2007 book by Graham Robb

The Discovery of France: A Historical Geography, from the Revolution to the First World War is a book by Graham Robb. It was published in September 2007 in the United Kingdom by Picador and in October 2007 in the United States by W. W. Norton and Company. The book, a result of cycling 14,000 mi around France coupled with four years of research, is an in-depth examination of French national identity as seen through the diverse cultures and languages contained within the country.

==Reception==

=== In the popular press ===
Writing for The Guardian, British historian Andrew Hussey described it as an "elegant, entertaining and occasionally brilliant overview of France past and present", noting that despite Robb's academic background in French literature, it is written in the style of an accomplished novelist, and lamented that the "discovery" of this element of French history was identified by an English writer, and was yet to be "discovered" by the French themselves. In the Boston Globe, Richard Eder suggested that the time spent on the bicycle provided Robb with a fresh approach to telling the history of France, but the four years he spent in the library meant there was a "conscientious pursuit" of detail within the book, covering such a wide variety of topics such as road building, touring, postcards, seaside development, spas, cave exploration, marsh reclamation, and the mountaineering vogue, which weighed the book down and detracted from the core themes.

On April 28, 2008, the book was awarded the £10,000 Ondaatje Prize by the Royal Society of Literature in London. It also won the 2007 Duff Cooper Prize, earning Robb £5,000.
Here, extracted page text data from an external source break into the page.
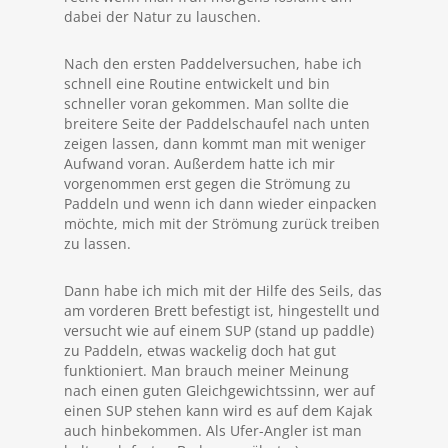
dabei der Natur zu lauschen.
Nach den ersten Paddelversuchen, habe ich
schnell eine Routine entwickelt und bin
schneller voran gekommen. Man sollte die
breitere Seite der Paddelschaufel nach unten
zeigen lassen, dann kommt man mit weniger
Aufwand voran. Außerdem hatte ich mir
vorgenommen erst gegen die Strömung zu
Paddeln und wenn ich dann wieder einpacken
möchte, mich mit der Strömung zurück treiben
zu lassen.
Dann habe ich mich mit der Hilfe des Seils, das
am vorderen Brett befestigt ist, hingestellt und
versucht wie auf einem SUP (stand up paddle)
zu Paddeln, etwas wackelig doch hat gut
funktioniert. Man brauch meiner Meinung
nach einen guten Gleichgewichtssinn, wer auf
einen SUP stehen kann wird es auf dem Kajak
auch hinbekommen. Als Ufer-Angler ist man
=== Among scholars of modern French history ===
Compared to its reception in the popular press, the response the book elicited among scholars of modern French history was "uniformly negative, even indignant", according to Steven Kale, Professor of History at Washington State University. Writing in H-France Review, he said that its "pervasive ahistorical anti-modernism is almost as irritating as its scholarly inadequacies". He detected that "its appeal has more to do with….the opinion of a certain segment of the Anglo-American middle class, for whom Robb’s anti-modernist green progressivism has broad resonance".
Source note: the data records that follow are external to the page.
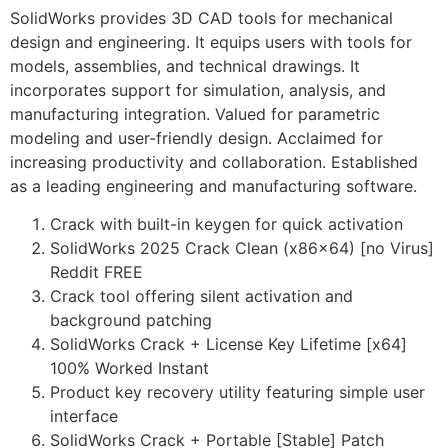
SolidWorks provides 3D CAD tools for mechanical
design and engineering. It equips users with tools for
models, assemblies, and technical drawings. It
incorporates support for simulation, analysis, and
manufacturing integration. Valued for parametric
modeling and user-friendly design. Acclaimed for
increasing productivity and collaboration. Established
as a leading engineering and manufacturing software.
Crack with built-in keygen for quick activation
SolidWorks 2025 Crack Clean (x86x64) [no Virus]
Reddit FREE
Crack tool offering silent activation and
background patching
SolidWorks Crack + License Key Lifetime [x64]
100% Worked Instant
Product key recovery utility featuring simple user
interface
SolidWorks Crack + Portable [Stable] Patch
David Bell, Professor of History at Princeton University, specialising in French history, called it "a distressingly bad book", being little more than a "recycling of nineteenth-century myths". In a lengthy and detailed review in The New Republic, Bell said that Robb "failed to read or failed to understand most of the secondary works in his own bibliography". Robb was "trying to resuscitate a vision of pre-modern French rural life that serious scholarship has by now thoroughly discredited".
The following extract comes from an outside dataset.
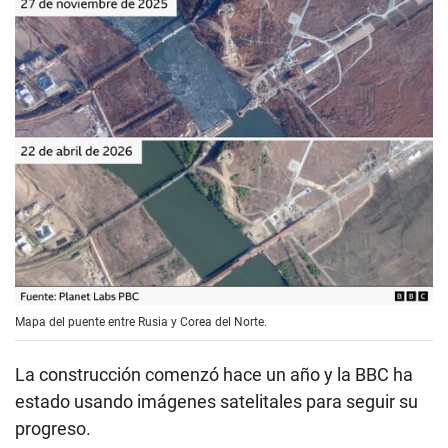
Mapa del puente entre Rusia y Corea del Norte.
La construcción comenzó hace un año y la BBC ha
estado usando imágenes satelitales para seguir su
progreso.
Another historian from the United States, Joseph A. Amato, said the book would please those who like evocative stories of history, but that it does not provide much in the way of extended analyses and argumentations.

== Translations ==
It has been translated into French under the title of Une Histoire buissonnière de la France, published by Libres Champs and into Dutch under the title De ontdekking van Frankrijk by Atlas and Olympos.